As he went down the batch, owls were shrieking in the woods, and the sky was pied with grey and crimson, like bloodstained marble. The cries of the owls were hard as marble also, and of a polished ferocity. They would have their prey.

He walked fast through the lonely fields where Hazel had passed on her mushrooming morning. The roses that had then been in the bud were falling.

At Alderslea people stared at him as he went by, flushed and hatless.

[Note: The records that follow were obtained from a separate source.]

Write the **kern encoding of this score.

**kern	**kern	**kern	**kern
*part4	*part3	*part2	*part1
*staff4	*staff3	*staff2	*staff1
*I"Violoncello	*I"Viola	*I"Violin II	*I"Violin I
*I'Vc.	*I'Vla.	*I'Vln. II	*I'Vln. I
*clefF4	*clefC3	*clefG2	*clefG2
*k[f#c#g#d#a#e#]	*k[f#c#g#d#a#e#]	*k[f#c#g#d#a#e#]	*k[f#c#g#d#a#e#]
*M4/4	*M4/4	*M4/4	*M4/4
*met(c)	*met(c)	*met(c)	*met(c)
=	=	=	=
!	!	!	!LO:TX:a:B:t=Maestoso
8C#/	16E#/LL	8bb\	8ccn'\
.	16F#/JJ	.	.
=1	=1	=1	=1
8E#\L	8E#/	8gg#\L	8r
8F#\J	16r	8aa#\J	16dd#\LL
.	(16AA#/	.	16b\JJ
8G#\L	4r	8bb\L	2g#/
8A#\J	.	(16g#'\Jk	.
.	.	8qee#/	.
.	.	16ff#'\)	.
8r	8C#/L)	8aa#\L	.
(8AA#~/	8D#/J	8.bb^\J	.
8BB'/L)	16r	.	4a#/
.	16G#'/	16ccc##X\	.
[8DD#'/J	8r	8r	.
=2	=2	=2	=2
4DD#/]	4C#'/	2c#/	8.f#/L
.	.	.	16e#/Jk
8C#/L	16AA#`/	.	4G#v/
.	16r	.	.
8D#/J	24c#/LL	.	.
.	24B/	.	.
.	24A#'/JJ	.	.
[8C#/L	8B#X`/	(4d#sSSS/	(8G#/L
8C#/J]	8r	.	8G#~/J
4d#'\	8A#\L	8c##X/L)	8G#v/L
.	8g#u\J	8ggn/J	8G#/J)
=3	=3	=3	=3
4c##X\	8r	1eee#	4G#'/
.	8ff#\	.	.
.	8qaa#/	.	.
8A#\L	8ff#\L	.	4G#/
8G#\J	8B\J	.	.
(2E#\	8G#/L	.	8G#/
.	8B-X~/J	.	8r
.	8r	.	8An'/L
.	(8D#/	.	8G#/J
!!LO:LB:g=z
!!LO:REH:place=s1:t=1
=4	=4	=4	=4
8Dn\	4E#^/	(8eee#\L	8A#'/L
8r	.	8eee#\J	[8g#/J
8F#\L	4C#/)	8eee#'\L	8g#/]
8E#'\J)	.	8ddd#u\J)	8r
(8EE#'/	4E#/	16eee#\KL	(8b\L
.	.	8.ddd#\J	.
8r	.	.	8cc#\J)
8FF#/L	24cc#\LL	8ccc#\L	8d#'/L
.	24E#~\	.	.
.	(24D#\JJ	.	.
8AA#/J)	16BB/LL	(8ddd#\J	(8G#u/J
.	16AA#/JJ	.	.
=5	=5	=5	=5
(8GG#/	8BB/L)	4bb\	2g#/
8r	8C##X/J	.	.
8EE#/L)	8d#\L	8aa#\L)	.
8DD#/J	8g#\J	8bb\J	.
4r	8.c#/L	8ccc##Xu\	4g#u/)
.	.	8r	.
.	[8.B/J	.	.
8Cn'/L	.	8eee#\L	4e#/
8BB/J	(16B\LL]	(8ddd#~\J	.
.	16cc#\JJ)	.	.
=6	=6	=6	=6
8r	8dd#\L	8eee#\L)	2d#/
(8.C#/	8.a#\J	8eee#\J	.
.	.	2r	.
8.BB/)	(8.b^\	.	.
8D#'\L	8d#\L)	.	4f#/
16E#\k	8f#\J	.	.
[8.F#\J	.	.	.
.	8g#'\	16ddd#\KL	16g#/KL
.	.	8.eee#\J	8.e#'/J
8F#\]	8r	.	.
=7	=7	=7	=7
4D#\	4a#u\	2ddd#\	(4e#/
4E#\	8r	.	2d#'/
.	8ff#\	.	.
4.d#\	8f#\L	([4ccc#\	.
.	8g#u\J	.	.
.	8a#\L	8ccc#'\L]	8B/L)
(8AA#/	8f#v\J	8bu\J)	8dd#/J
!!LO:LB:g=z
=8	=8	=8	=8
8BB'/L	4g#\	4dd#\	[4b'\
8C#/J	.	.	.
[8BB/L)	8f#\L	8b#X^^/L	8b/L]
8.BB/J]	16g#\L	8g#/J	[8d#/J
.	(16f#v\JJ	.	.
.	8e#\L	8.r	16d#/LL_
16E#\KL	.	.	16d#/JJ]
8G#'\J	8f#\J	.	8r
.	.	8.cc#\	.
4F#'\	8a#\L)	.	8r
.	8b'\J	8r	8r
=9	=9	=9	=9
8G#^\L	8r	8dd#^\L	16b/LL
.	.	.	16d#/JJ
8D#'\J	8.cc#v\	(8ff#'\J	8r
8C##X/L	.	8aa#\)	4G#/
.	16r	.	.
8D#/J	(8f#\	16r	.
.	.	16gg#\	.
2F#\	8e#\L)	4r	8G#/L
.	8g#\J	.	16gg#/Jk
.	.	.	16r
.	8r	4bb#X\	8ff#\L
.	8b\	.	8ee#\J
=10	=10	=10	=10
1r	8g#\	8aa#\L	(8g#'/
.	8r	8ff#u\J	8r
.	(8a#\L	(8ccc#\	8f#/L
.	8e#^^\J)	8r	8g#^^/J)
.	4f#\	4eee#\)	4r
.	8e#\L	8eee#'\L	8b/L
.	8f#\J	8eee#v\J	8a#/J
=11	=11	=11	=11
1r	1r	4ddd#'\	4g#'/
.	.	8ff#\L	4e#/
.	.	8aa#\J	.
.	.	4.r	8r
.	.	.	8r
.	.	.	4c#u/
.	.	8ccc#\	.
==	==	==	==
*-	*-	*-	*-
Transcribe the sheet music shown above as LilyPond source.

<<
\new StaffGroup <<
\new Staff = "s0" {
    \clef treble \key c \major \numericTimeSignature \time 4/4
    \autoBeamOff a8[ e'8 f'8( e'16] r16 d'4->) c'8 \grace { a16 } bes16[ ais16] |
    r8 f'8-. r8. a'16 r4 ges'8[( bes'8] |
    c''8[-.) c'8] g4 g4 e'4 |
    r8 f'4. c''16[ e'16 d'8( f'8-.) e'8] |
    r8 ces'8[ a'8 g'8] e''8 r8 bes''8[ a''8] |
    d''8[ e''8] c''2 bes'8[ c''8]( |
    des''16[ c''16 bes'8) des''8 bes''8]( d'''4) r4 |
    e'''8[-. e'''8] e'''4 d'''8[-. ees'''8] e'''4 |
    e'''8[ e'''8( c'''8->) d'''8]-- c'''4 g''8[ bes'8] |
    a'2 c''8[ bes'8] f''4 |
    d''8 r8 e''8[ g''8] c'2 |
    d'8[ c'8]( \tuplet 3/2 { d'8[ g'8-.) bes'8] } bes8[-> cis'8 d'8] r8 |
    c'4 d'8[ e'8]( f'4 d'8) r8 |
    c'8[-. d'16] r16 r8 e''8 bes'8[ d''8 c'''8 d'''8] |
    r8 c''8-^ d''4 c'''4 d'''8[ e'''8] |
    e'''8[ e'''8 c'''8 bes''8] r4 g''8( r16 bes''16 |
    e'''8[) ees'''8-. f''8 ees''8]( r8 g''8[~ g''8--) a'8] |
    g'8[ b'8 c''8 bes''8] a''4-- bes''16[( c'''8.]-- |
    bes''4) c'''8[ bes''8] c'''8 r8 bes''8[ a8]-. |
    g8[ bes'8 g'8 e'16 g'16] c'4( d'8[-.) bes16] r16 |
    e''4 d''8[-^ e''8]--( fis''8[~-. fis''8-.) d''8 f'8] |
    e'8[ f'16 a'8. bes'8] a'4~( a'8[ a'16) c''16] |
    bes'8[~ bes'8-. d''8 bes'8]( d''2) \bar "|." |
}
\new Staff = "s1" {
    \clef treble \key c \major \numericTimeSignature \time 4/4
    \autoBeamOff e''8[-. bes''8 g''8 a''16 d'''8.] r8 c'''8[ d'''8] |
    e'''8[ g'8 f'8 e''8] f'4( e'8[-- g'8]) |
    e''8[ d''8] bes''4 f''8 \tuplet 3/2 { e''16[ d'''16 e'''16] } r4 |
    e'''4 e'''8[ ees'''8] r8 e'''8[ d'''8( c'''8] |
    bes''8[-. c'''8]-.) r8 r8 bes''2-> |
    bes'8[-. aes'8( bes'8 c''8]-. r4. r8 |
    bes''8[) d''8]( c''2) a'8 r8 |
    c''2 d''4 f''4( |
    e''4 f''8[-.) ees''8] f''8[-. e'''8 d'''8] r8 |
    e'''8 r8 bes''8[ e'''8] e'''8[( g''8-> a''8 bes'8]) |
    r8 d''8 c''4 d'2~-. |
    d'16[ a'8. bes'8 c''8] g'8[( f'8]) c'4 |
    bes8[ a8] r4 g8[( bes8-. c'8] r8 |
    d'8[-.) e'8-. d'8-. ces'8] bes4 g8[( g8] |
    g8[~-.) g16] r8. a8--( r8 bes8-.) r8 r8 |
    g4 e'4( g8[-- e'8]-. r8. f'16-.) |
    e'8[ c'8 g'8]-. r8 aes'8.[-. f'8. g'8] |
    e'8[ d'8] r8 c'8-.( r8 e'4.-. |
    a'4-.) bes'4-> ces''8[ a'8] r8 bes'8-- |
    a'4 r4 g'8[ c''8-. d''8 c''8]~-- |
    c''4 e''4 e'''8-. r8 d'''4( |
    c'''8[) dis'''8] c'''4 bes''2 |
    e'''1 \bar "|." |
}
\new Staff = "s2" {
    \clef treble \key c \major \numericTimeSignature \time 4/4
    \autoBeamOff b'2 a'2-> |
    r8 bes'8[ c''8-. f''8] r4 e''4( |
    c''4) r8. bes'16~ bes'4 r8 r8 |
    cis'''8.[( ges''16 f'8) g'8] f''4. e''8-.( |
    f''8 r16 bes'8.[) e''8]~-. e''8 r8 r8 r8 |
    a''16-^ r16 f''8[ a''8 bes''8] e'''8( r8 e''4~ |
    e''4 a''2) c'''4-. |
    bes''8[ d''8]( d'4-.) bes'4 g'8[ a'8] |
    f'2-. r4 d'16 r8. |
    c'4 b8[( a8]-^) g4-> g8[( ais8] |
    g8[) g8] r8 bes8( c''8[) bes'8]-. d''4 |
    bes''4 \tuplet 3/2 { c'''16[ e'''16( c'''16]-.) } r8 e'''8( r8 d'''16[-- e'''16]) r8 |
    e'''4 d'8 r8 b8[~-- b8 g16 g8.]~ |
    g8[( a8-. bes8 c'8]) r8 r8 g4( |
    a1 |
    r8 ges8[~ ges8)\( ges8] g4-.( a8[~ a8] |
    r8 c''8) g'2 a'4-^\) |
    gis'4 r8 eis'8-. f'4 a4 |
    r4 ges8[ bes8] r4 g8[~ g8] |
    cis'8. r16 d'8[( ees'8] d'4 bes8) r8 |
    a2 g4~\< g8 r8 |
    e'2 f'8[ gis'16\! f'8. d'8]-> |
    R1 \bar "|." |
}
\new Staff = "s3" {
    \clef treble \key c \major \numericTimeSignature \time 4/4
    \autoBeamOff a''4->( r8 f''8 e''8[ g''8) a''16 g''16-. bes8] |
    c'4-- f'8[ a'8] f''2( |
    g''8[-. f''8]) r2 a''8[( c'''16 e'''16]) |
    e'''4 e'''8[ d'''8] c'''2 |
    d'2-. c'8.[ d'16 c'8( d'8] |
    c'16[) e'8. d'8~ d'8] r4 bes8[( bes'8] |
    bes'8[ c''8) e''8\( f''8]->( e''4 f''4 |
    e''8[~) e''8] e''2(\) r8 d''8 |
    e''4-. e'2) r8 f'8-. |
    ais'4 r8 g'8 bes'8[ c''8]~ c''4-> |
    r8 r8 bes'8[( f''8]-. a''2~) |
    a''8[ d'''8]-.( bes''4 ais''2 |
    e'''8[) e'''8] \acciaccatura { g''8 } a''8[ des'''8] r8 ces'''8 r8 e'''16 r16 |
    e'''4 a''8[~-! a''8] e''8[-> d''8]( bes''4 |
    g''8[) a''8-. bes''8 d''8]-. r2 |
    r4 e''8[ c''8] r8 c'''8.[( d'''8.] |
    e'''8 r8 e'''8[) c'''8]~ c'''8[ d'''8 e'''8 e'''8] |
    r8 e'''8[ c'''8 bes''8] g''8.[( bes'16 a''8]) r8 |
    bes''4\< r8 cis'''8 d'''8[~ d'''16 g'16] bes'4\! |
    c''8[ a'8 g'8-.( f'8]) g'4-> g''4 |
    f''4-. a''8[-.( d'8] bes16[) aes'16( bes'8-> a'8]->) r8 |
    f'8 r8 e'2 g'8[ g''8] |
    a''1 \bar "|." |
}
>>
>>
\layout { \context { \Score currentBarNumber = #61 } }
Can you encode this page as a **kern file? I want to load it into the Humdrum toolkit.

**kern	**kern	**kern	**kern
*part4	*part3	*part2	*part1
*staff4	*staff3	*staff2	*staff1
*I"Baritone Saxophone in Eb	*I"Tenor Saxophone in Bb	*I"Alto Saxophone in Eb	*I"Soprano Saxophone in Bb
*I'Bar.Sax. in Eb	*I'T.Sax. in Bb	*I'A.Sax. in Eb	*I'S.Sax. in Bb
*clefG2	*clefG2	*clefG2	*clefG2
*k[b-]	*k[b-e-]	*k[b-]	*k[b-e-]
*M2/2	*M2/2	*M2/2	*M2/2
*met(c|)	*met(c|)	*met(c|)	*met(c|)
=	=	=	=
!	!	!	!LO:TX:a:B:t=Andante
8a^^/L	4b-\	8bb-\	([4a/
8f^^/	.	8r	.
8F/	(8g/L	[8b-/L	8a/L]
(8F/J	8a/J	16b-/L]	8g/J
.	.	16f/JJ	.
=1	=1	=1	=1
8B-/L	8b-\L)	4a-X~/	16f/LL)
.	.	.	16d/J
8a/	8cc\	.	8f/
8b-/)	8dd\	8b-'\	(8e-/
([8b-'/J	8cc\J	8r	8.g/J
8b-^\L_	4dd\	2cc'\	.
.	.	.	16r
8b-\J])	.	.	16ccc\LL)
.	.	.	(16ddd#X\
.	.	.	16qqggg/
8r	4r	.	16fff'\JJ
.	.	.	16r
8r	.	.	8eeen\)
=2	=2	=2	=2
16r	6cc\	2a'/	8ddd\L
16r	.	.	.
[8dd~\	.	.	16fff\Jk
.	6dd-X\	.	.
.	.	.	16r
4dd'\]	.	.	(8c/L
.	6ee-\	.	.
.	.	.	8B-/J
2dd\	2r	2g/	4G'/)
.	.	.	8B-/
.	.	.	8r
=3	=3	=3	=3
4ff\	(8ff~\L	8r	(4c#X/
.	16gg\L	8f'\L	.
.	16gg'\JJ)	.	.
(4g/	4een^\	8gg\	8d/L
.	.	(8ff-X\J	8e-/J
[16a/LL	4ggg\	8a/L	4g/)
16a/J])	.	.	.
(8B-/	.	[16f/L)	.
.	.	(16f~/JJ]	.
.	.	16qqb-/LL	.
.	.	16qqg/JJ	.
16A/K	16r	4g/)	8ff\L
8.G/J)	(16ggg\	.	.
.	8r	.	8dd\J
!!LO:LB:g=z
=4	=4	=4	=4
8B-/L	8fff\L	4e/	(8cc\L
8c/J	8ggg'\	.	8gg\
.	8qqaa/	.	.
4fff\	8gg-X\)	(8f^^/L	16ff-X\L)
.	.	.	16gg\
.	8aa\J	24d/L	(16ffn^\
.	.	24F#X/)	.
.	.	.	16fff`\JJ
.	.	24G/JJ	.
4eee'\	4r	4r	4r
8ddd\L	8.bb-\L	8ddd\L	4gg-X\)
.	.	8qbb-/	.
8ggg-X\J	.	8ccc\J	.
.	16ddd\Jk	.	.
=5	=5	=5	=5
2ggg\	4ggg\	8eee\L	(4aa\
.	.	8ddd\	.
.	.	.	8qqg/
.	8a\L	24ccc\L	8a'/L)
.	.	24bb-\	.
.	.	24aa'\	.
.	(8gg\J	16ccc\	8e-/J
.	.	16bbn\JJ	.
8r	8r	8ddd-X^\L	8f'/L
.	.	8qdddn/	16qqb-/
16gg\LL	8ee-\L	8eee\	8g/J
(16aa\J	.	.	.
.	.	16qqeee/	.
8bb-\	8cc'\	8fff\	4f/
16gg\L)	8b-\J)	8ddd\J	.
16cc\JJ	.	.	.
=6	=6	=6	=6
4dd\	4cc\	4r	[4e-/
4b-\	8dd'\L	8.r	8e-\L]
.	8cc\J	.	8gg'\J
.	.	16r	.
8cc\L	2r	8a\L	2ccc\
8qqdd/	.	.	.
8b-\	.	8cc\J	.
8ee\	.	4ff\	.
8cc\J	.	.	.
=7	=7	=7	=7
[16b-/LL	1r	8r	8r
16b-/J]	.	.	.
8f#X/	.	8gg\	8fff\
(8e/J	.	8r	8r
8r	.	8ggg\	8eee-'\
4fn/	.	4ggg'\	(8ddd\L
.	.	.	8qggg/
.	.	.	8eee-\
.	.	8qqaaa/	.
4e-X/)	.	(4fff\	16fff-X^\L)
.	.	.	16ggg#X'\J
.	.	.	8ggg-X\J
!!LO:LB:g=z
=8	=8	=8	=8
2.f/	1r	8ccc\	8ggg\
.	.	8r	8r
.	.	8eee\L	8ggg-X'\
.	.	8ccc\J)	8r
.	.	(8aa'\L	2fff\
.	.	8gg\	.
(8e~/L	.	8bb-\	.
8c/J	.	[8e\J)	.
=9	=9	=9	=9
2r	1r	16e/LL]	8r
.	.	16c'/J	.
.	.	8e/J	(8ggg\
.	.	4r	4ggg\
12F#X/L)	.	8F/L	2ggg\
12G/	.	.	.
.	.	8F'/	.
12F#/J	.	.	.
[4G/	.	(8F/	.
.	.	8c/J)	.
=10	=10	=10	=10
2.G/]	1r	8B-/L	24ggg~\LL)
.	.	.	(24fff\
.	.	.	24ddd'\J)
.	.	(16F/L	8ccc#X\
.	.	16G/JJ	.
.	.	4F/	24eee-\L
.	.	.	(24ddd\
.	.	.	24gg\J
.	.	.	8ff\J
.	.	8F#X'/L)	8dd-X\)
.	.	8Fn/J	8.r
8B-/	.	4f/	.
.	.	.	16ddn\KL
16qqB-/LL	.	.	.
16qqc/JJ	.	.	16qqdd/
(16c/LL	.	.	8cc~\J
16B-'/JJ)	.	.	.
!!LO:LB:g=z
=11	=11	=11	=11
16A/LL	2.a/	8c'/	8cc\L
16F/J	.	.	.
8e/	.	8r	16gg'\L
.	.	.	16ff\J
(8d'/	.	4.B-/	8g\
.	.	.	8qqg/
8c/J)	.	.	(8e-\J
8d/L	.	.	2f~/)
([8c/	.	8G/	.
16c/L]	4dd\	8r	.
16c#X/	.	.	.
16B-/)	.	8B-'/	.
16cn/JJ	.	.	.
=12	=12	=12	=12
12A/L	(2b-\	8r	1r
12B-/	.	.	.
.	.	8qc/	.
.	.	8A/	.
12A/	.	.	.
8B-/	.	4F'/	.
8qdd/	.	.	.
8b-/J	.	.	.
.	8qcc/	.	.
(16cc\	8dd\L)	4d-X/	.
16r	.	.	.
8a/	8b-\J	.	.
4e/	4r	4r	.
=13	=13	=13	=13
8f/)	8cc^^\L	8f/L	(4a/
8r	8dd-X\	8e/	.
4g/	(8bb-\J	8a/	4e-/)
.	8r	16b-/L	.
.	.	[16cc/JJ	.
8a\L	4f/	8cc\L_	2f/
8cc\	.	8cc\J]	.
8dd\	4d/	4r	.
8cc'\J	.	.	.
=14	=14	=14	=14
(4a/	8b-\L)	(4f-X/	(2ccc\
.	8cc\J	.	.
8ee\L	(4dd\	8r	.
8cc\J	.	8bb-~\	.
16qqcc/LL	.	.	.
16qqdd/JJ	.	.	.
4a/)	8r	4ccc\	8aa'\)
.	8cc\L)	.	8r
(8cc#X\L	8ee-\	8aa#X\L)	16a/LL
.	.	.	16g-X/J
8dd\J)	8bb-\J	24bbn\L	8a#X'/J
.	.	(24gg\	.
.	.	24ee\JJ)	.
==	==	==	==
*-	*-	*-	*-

From Alderslea to Wolf batch was some miles; from there to Undern the way lay over Bitterly Hill, where he missed the path. So it was quite dark when he came past Undern Pool, lying black and ghastly in its ring of skeleton trees. The foxhound set up a loud baying within. Only one window was lit.

Edward hammered on the knocker, and the sound echoed in the hollow house.